While it is unknown how many coyotes reside there, several people have spotted them. One dog-walker claimed she was chased by a particularly aggressive coyote she was certain wanted to eat her dog.
This form of aggression from coyotes is rare among the species, which is typically wary of humans and prefer to feed on rats, birds, insects and other small free-ranging animals.
The Audubon Society recommends that neighbors living in proximity to a known coyote habitat refrain from leaving food outdoors, including fruit from fallen trees and pet food in small bowls; and tightly secure garbage and compost bins.

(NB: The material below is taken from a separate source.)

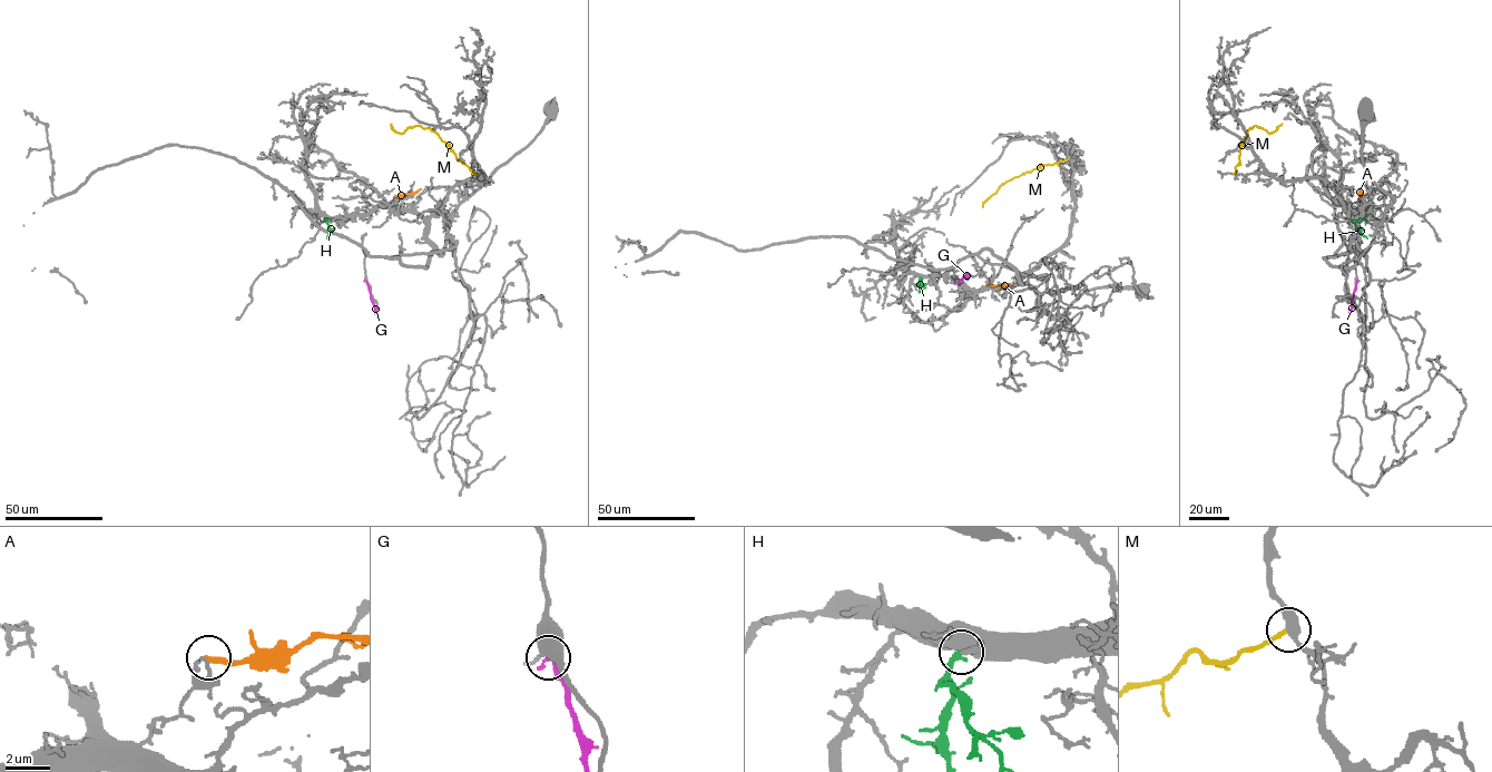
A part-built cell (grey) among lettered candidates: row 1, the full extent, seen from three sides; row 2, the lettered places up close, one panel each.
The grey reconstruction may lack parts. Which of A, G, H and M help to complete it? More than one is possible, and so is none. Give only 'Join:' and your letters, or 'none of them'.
Join: H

Other ways to deter coyotes include motion-sensitive lighting systems, removing unnecessary brush, and installing a coyote-proof fence that is at least six feet tall, extends flush to the ground and an opening no larger than four inches.
While coyotes are most active at night, they can be spotted during daylight hours but, like all wildlife, are unlikely to harass humans or their leashed pets if unprovoked.

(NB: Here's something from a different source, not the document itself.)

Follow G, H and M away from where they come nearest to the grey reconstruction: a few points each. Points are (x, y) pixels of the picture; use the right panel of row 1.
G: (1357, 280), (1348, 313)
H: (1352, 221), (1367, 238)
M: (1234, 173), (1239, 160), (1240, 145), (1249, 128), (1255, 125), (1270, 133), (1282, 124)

The Audubon Society’s Living with Urban Wildlife brochure also advises, “Never deliberately approach a coyote and teach children to respect all wildlife from a distance.”
As a highly adaptive species, coyotes commonly make their home in deep urban interiors, particularly parks that offer brambles, thick clusters of trees, and culverts conducive to coyote dens. Experts believe their range has expanded greatly in the past 50 years and that they are spreading across the continent southward from Canada rather than westward from the East. The range of a single coyote is generally 5 miles.
The dense fur of coyotes can make them look larger than they actually are, but typically coyotes in Oregon are no larger than 30 pounds. Often mistaken for red foxes, coyotes are distinguished by tails that are dark and run down, while foxes have white tails that point up.
While menacing in appearance, only one person has been killed by a coyote in the United States – a small child in the 1970s who was attacked by a coyote habitually hand-fed by one of the child’s parents. That story illustrates the dangers of habituating wild animals to human handouts.